Has anyone else read the book? Did you find it helped?
4 comments:
My two cents: I think if spanking is done correctly (NOT in anger and frustration!) and if there's discussion with the child about why it's become necessary, and how mommy and daddy will answer to God for how they've raised their children and tried to teach them to love obedience and to know right from wrong, there will never be any confusion regarding hitting and spanking.
Our problem is not so much with a strong-willed child as one who's the quintessential FREE SPIRIT. I love that about her, but when it translates to not listening, not paying attention, and not doing as told WHEN she's told, it gets very frustrating. And yet, we find it so hard to punish her because she isn't willfully, deliberately disobeying ~ she's just off in her own little world! (Does Dobson have any advice for that??)
Haven't read it, but perhaps I should also check it out...
Kezia was my most difficult and there were many times I struggled with her (especially since Kezia was so radically different from Kiandra who was so obedient). We did spank, not often, but when warranted and was also used time outs all the time with the words "It's ok to be angry but it is not ok to *fill in blank here* You can come out of your room when you have calmed down (this often resulted in carrying her back to room multiple times). It was tough but consistency does pay off-I agree with the "pick your battles" quote, some things are just not worth fighting about and for me it was meal time.
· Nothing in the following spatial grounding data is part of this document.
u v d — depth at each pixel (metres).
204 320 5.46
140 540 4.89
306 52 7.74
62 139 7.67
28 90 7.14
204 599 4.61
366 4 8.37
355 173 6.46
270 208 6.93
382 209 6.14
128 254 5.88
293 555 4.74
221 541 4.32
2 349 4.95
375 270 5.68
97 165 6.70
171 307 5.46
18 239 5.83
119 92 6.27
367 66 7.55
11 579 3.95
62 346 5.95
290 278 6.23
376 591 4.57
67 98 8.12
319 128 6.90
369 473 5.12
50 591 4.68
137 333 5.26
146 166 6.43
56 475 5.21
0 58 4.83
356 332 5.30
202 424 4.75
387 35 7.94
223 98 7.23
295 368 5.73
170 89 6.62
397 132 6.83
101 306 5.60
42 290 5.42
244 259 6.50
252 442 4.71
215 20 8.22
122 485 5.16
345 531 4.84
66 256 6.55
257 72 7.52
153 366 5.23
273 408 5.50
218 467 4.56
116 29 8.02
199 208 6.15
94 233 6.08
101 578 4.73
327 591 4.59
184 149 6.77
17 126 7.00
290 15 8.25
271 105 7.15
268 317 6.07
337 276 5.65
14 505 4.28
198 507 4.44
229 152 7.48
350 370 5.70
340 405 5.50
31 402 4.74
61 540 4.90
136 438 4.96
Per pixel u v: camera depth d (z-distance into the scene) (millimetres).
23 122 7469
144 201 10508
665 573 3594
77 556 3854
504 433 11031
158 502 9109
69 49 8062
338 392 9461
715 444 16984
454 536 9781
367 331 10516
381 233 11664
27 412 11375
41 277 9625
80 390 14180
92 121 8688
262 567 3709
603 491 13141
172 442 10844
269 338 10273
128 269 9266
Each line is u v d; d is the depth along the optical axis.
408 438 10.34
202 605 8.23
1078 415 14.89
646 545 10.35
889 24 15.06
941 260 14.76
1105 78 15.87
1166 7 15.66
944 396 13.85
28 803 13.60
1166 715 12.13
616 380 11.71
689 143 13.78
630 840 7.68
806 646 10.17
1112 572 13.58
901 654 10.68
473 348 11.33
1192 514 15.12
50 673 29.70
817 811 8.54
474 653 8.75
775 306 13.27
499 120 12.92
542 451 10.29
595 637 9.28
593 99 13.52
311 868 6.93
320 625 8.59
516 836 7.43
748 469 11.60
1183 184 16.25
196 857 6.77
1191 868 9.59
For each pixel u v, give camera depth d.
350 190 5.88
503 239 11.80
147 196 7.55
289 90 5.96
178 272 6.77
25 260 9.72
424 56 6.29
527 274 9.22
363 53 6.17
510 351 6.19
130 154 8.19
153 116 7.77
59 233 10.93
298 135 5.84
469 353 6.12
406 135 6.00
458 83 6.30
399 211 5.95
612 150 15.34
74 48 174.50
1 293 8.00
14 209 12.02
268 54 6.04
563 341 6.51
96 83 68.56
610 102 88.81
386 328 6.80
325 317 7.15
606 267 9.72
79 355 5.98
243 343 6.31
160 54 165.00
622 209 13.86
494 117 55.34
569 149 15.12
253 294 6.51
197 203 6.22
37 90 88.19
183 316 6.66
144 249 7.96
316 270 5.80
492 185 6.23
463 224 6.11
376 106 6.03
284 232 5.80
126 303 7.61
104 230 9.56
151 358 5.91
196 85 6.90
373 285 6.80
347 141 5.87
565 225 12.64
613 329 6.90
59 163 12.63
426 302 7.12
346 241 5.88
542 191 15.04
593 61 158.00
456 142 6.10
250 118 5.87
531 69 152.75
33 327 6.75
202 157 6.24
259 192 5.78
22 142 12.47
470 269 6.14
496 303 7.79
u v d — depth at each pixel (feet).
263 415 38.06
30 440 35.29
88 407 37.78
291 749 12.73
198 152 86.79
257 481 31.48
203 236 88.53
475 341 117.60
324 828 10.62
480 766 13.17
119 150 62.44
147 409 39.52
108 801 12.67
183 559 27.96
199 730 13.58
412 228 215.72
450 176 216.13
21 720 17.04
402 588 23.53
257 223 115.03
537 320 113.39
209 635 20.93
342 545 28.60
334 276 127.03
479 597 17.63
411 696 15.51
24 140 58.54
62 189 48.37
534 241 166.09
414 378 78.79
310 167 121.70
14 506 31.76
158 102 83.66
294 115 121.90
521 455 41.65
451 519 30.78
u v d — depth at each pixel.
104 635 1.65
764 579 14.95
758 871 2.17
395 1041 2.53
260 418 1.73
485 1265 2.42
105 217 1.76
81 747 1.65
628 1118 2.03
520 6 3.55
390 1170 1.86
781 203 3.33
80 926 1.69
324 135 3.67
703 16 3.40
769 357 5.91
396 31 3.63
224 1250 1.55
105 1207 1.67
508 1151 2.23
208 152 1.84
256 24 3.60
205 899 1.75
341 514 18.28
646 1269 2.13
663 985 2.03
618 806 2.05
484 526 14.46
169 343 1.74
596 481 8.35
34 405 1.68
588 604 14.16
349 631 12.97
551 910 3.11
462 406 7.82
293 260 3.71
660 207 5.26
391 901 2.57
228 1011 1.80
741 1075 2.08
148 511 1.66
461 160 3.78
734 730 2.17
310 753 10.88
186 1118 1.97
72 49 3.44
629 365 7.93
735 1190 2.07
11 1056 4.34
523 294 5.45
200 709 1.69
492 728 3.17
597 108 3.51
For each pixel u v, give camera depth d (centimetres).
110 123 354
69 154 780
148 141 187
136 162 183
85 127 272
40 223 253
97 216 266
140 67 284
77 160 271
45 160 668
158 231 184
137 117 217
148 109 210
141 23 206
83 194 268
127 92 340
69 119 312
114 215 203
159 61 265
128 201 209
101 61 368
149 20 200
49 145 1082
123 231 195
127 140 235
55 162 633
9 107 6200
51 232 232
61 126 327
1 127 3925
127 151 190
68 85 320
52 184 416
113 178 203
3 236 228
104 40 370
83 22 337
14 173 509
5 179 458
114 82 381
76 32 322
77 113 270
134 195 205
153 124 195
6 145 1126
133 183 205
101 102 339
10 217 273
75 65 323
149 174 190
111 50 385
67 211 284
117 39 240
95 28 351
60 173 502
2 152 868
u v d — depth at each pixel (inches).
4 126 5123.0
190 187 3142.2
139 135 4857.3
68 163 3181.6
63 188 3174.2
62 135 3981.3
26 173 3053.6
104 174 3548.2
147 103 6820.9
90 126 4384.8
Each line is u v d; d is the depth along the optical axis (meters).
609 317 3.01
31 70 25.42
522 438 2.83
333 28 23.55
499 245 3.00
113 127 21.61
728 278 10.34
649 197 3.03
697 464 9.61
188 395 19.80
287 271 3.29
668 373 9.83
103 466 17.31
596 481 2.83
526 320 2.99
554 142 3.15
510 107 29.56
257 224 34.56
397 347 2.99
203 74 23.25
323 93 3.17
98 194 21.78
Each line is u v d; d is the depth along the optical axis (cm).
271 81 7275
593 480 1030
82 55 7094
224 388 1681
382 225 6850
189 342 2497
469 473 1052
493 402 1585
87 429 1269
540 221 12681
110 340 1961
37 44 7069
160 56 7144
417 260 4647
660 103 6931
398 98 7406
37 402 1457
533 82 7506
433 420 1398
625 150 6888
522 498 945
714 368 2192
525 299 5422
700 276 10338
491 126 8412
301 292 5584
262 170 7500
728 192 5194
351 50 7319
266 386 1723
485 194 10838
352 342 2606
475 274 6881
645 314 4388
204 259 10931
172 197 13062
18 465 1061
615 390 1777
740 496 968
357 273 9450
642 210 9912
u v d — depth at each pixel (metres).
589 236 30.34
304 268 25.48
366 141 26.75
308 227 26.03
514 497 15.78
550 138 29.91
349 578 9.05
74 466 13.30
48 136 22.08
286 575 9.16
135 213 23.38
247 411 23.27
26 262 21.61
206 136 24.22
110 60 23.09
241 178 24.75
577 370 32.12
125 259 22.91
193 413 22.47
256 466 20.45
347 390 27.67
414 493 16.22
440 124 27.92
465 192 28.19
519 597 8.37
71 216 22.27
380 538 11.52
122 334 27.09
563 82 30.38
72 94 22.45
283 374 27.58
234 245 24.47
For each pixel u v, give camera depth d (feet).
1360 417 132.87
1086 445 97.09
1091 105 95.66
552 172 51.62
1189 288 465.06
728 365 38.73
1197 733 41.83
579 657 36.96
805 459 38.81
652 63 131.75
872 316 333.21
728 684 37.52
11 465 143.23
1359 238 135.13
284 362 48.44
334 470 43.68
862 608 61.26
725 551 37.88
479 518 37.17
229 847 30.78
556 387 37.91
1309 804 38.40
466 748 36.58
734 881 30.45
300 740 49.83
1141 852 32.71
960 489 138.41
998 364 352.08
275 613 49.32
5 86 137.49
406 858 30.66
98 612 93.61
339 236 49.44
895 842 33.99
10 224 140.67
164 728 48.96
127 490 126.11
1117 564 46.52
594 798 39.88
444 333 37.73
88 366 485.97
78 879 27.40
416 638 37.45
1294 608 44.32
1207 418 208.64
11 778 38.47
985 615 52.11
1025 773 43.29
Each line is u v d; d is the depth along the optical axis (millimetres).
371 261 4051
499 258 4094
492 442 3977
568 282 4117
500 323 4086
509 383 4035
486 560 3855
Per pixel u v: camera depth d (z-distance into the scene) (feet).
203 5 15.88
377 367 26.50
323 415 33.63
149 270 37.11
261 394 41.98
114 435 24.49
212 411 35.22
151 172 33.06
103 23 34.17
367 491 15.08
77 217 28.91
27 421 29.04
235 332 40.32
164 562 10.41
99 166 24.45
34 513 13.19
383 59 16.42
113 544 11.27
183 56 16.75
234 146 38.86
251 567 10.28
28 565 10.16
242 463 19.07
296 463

Remember that this too shall pass...I was worried about what kind of battles Kezia and I would endure as she got older and I have to say that her strong will and determination has served her well. She is not easily swayed to go along with others and her determination to catch up in her school work last year was astounding as she started French with a 63% and achieved an honours excellence award in June (all marks above 90%). Strong will and determination will be a good quality trait if you can direct it.
Good luck! You are not alone.
I have no advice but will pray for wisdom for all of you parents!! Thanks for sharing your lives and your kids with us.